Stored data entries:
=== Section Start ===
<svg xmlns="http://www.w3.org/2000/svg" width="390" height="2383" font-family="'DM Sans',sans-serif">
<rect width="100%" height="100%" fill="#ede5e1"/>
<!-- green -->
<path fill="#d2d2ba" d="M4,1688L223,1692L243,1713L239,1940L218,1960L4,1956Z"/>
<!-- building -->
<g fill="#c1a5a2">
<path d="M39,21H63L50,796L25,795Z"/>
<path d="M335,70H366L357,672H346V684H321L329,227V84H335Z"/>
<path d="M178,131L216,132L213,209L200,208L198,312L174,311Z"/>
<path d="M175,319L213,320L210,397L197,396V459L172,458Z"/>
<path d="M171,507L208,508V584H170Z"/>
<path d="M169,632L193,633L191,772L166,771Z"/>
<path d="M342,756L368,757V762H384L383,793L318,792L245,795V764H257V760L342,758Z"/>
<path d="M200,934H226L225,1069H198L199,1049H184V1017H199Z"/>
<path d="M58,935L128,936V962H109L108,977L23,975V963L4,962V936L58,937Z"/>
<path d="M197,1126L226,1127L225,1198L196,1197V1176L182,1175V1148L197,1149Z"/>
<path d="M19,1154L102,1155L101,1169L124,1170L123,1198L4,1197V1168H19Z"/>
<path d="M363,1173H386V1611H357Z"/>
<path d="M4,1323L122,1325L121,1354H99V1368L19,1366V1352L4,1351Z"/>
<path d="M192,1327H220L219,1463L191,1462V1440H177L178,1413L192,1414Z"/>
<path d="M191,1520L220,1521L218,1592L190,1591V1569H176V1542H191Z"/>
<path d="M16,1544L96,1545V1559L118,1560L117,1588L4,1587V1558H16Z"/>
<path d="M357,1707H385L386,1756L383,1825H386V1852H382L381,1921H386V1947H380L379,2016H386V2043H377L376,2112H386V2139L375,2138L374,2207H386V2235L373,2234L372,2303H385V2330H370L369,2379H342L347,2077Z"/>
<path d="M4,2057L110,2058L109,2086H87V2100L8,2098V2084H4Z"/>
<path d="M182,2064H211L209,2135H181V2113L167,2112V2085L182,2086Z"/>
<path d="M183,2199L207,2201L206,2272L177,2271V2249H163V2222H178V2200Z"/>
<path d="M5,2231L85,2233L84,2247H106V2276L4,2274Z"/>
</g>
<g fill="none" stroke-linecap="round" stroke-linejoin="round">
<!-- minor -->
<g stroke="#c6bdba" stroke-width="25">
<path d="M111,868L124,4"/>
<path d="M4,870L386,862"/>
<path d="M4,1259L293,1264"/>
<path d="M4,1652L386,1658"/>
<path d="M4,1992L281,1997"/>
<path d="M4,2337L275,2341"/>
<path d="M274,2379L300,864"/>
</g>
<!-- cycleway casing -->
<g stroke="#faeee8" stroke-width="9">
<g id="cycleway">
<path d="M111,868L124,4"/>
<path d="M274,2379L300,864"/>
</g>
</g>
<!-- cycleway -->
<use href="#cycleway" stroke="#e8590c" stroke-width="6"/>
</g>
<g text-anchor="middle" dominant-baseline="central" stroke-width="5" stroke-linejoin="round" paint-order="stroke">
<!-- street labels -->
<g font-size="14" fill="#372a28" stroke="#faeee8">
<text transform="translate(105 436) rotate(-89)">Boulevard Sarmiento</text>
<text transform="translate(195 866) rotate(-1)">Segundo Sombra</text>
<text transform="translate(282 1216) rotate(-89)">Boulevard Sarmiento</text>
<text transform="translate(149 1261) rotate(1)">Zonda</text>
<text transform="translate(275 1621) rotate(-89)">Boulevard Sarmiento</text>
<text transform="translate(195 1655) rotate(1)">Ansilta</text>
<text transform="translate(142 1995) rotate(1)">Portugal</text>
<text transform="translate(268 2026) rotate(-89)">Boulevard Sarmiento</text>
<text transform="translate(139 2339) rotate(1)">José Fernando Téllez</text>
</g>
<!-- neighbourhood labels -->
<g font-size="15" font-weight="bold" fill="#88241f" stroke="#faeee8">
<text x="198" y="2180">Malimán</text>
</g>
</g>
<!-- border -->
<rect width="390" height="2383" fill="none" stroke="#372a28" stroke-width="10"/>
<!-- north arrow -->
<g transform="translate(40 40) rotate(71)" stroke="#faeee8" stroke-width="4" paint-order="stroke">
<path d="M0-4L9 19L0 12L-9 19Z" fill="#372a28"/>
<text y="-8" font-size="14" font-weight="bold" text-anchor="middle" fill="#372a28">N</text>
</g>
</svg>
=== Section End ===
=== Section Start ===
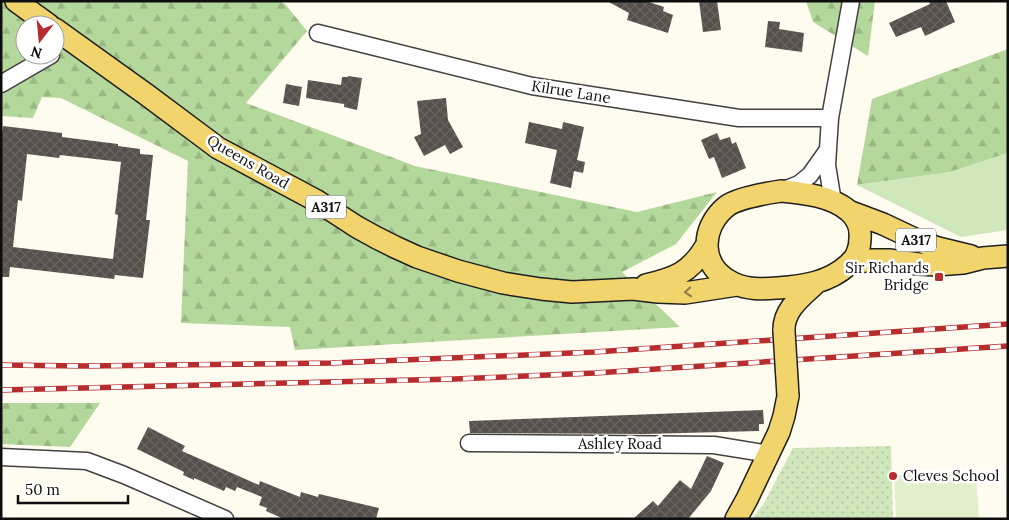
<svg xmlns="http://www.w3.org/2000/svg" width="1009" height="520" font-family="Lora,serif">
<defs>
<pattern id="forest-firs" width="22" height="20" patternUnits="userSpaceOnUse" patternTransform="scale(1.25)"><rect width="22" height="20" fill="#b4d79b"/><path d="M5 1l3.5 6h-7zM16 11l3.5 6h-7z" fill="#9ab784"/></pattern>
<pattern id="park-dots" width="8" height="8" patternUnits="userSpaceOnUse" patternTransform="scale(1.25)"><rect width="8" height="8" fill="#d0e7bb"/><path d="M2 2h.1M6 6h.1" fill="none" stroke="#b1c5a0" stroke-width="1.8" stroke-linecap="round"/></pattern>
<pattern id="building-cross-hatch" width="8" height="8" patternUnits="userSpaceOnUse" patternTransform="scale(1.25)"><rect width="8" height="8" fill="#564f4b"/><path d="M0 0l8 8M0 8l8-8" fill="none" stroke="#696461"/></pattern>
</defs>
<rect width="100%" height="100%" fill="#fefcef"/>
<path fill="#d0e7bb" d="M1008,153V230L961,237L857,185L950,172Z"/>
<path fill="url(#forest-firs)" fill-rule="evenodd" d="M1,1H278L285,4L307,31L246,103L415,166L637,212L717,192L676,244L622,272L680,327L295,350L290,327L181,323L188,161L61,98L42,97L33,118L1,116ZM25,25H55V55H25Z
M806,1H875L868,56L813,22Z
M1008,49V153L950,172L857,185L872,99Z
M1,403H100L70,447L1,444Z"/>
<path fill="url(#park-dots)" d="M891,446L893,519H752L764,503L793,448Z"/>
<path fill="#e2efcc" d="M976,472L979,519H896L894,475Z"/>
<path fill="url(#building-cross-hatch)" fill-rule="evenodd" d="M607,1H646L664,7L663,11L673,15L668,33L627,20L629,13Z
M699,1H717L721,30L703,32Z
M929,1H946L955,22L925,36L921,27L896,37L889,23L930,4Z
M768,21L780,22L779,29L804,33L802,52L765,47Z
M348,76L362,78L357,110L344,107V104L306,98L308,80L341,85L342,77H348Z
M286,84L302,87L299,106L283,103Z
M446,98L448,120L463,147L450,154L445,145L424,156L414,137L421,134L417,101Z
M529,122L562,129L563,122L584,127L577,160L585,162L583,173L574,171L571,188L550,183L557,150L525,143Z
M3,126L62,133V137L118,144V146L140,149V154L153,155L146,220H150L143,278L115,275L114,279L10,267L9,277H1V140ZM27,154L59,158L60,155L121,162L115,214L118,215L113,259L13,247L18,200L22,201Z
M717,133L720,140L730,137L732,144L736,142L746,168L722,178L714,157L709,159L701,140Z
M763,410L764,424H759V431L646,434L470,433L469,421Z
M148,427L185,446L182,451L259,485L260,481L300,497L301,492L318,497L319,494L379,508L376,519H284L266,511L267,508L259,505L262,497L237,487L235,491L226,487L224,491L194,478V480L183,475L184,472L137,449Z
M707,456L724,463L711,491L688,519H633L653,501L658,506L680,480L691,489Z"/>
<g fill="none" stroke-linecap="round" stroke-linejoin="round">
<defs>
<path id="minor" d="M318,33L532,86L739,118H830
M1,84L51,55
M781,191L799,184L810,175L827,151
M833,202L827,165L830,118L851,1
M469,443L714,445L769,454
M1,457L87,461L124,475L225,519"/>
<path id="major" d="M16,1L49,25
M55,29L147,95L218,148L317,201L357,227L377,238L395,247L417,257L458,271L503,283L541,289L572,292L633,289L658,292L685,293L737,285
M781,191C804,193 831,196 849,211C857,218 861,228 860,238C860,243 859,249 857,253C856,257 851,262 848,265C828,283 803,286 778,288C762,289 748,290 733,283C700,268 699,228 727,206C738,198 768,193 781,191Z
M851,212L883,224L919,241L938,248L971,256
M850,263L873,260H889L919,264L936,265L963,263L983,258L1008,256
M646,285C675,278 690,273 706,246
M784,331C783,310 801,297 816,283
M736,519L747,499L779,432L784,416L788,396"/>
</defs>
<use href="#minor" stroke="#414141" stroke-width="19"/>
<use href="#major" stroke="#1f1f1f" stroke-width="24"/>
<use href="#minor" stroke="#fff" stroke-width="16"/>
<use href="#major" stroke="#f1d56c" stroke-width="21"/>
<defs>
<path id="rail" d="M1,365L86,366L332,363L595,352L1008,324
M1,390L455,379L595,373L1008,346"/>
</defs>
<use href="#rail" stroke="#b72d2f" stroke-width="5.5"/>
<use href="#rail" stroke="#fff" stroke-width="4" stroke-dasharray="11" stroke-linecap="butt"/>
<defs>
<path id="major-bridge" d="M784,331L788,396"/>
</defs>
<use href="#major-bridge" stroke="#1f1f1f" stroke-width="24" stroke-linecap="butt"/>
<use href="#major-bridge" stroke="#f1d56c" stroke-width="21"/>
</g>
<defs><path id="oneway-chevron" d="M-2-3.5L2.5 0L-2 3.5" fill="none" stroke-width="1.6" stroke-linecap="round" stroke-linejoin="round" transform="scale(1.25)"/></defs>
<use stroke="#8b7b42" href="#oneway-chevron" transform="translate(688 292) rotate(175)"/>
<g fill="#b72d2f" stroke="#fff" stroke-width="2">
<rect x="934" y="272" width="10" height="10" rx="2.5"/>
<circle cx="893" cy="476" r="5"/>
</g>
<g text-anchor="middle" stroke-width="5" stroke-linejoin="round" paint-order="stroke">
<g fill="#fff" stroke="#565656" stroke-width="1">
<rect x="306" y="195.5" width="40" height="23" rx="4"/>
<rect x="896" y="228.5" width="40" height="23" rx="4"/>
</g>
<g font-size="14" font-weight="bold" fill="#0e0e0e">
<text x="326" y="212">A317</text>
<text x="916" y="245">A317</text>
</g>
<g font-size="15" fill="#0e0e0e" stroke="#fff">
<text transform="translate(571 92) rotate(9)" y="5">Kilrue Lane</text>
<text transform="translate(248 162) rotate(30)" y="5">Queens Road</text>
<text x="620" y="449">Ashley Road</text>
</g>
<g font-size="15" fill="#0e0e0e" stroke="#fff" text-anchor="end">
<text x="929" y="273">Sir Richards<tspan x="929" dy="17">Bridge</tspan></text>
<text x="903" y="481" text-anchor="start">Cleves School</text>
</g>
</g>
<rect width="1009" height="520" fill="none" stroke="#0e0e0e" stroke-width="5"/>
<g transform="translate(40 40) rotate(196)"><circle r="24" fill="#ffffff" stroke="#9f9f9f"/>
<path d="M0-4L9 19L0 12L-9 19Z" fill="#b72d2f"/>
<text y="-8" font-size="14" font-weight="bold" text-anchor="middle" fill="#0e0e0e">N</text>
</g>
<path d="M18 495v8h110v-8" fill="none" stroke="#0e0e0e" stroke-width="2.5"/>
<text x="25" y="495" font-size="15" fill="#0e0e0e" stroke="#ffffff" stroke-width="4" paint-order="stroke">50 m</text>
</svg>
=== Section End ===
Problem to solve
Could you reproduce exactly the lines of the entries above, from the one with "M763,410L764,424H759V431L646,434L470,433L469,421Z" through the one with "M851,212L883,224L919,241L938,248L971,256", and nothing else?

Response to this exercise
M763,410L764,424H759V431L646,434L470,433L469,421Z
M148,427L185,446L182,451L259,485L260,481L300,497L301,492L318,497L319,494L379,508L376,519H284L266,511L267,508L259,505L262,497L237,487L235,491L226,487L224,491L194,478V480L183,475L184,472L137,449Z
M707,456L724,463L711,491L688,519H633L653,501L658,506L680,480L691,489Z"/>
<g fill="none" stroke-linecap="round" stroke-linejoin="round">
<defs>
<path id="minor" d="M318,33L532,86L739,118H830
M1,84L51,55
M781,191L799,184L810,175L827,151
M833,202L827,165L830,118L851,1
M469,443L714,445L769,454
M1,457L87,461L124,475L225,519"/>
<path id="major" d="M16,1L49,25
M55,29L147,95L218,148L317,201L357,227L377,238L395,247L417,257L458,271L503,283L541,289L572,292L633,289L658,292L685,293L737,285
M781,191C804,193 831,196 849,211C857,218 861,228 860,238C860,243 859,249 857,253C856,257 851,262 848,265C828,283 803,286 778,288C762,289 748,290 733,283C700,268 699,228 727,206C738,198 768,193 781,191Z
M851,212L883,224L919,241L938,248L971,256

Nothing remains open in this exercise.